Ho poi scoperto l'impatto che queste sostanze chimiche possono avere, in particolare sulle donne durante la gravidanza, e che possiamo trasmetterle ai nostri figli. È stato allora che, nel 2014, abbiamo avviato eXXpedition, una serie di viaggi in barca a vela multinazionali e multidisciplinari di sole donne per esplorare soluzioni all’inquinamento plastico e tossico dall’equatore ai poli.
È ormai chiaro che le microplastiche sono praticamente impossibili da ripulire. Ora dobbiamo invece chiederci come possiamo impedire che la plastica finisca nell’oceano, e in primo luogo nei nostri corpi, e in sostanza “chiudere il rubinetto”. Se, attraverso il nostro lavoro scientifico in mare, riuscissimo a identificare quali plastiche sono presenti nell’oceano e a rintracciarne la provenienza, potremmo anche essere in grado di individuare dove si trovano le soluzioni.
A volte troviamo plastica in mare la cui fonte è ovvia, o letteralmente scritta sopra: un marchio o un paese di origine! Ma nella maggior parte dei casi, questa zuppa di plastica è così frammentata da essere diventata anonima e non somiglia più a quella di una volta. Quindi lavoriamo come investigatori per raccogliere indizi che ci conducano alla fonte.

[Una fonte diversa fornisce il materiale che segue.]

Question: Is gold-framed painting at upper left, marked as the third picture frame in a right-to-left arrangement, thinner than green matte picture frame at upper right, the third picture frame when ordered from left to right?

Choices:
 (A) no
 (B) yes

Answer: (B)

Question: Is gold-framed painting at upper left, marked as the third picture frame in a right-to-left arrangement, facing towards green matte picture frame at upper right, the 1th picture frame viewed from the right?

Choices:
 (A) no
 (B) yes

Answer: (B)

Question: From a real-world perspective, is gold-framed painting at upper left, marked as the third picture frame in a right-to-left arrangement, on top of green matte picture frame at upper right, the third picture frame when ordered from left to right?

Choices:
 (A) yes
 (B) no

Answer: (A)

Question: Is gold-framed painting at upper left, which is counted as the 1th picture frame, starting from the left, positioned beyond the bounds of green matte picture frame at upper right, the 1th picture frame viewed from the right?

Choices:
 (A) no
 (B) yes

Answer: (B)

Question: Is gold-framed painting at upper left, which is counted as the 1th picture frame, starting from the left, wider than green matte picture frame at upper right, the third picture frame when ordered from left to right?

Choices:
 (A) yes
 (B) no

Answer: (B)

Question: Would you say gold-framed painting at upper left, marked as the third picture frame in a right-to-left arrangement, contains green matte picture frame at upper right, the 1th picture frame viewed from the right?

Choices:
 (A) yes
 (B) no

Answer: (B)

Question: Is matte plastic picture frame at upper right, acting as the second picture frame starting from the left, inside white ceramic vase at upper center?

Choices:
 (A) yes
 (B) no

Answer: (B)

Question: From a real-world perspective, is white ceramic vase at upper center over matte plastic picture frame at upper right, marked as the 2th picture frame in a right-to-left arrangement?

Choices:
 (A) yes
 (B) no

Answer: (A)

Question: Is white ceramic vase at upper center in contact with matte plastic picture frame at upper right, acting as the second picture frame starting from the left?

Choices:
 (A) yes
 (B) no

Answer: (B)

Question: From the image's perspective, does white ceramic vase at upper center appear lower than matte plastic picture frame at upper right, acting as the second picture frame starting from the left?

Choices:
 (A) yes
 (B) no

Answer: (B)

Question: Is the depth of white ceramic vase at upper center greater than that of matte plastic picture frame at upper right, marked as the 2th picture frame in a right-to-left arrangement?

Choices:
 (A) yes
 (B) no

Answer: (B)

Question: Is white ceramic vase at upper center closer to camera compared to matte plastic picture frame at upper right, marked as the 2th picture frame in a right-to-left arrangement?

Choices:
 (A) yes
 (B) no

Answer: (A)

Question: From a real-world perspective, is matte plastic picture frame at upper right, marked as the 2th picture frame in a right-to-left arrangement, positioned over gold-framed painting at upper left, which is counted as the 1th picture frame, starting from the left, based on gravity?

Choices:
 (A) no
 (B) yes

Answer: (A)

Eseguiamo i campioni attraverso la nostra macchina FTIR (spettroscopia infrarossa in trasformata di Fourier) che determina il tipo di polimero. È possibile che il PET provenga da imballaggi alimentari? O fibre di poliammide provenienti dai nostri vestiti? O la polvere di pneumatici rilasciata dai nostri veicoli quando andiamo a fare un giro? C'è ancora molta analisi da fare, ma i dati preliminari mostrano già dei risultati interessanti. Spicca il polietilene, che costituisce la maggior parte della plastica riscontrata nei nostri campioni. Subito dietro ci sono la poliammide e il polipropilene.